New technologies for more energy efficiency
Looking beyond the range of technologies that already exist for reducing fuel consumption and CO2 emissions, Bosch engineers are busy looking for ways to tap further savings potential – both in gasoline and in diesel en­gines. Here, they are studying measures such as combustion control using combustion-chamber pressure sensors. Or they are looking at variable valve control for diesel engines, not just for gasoline engines as is the case today. Work could also be done on transmissions to increase the efficiency of the automotive system, on energy recovery from exhaust heat, or on reducing the need for cooling.

Alternative fuels improve carbon footprint
Depending on regional circumstances, markets vary in the technical focus of their efforts to reduce CO2 emissions. In Brazil, for example, an impor­tant role is played by Bosch flex-fuel technology for gasoline engines. Sugar cane grown in the country is converted into ethanol, which serves as an alternative to fuels derived from crude oil. The fact that this fuel is made from renewable raw materials means it has a notable positive impact on carbon footprint. In the United States, more and more flex-fuel vehicles are being registered that can run on various gasoline-ethanol blends. Other countries and regions also take advantage of this eco-friendly effect by blending biogenic and fossil fuels – with blending levels of between five and 20 percent for both gasoline and diesel. In future, synthetic fuels based on organic waste materials will also gain in significance.

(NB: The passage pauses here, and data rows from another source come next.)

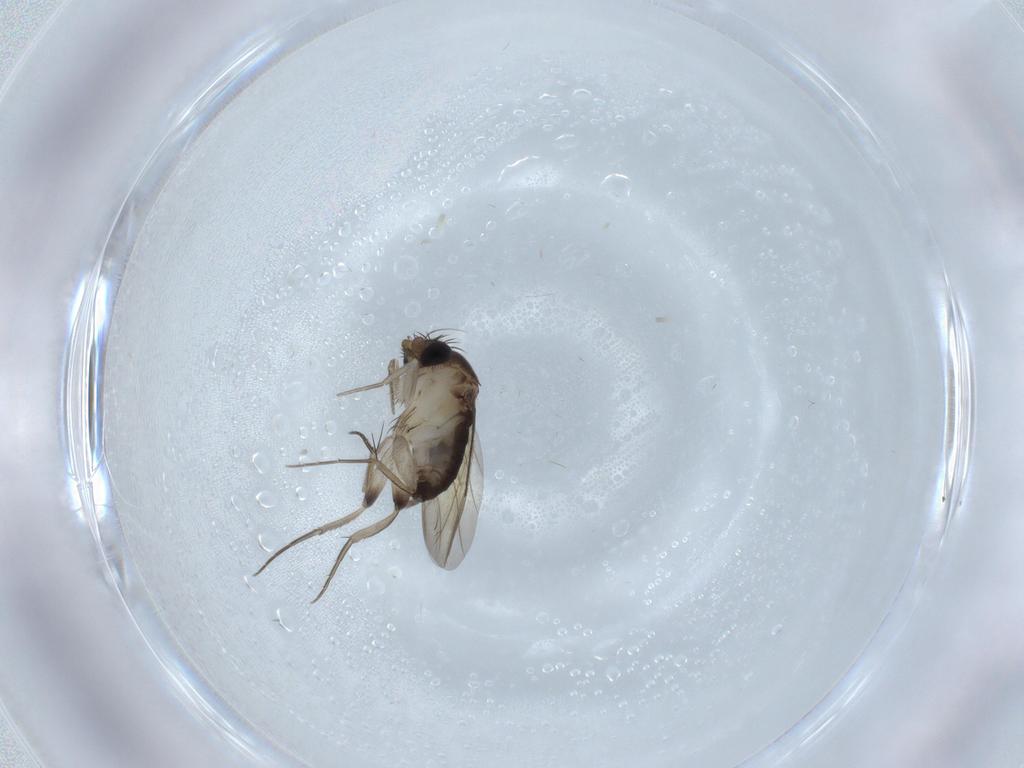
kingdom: Animalia
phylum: Arthropoda
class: Insecta
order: Diptera
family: Phoridae
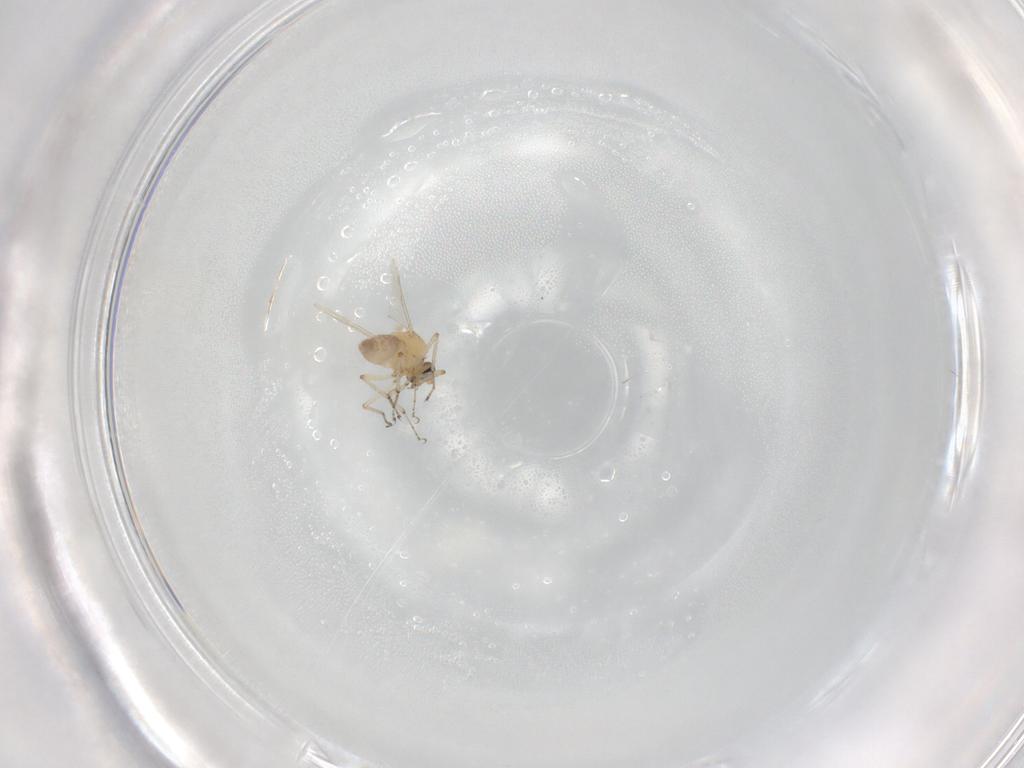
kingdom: Animalia
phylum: Arthropoda
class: Insecta
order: Diptera
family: Ceratopogonidae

Fuel-saving technology pays off
Based on typical annual mileages for Europe and today's fuel prices there, a comparison of the fuel costs of the average car in 2010 with a car built in 2020 shows fuel cost savings over three years of operation of between 1,000 and 1,500 euros.

In other words, drivers’ operating costs are likely to be reduced by more than enough to cover the cost of all the extra technology they will have to buy in 2020 to make their cars more economical. If we consider a normal vehicle service life of some 12 years, this amounts to fuel savings of 4,000 to 6,000 euros and a reduction in CO2 emissions of between 6 and 11 metric tons.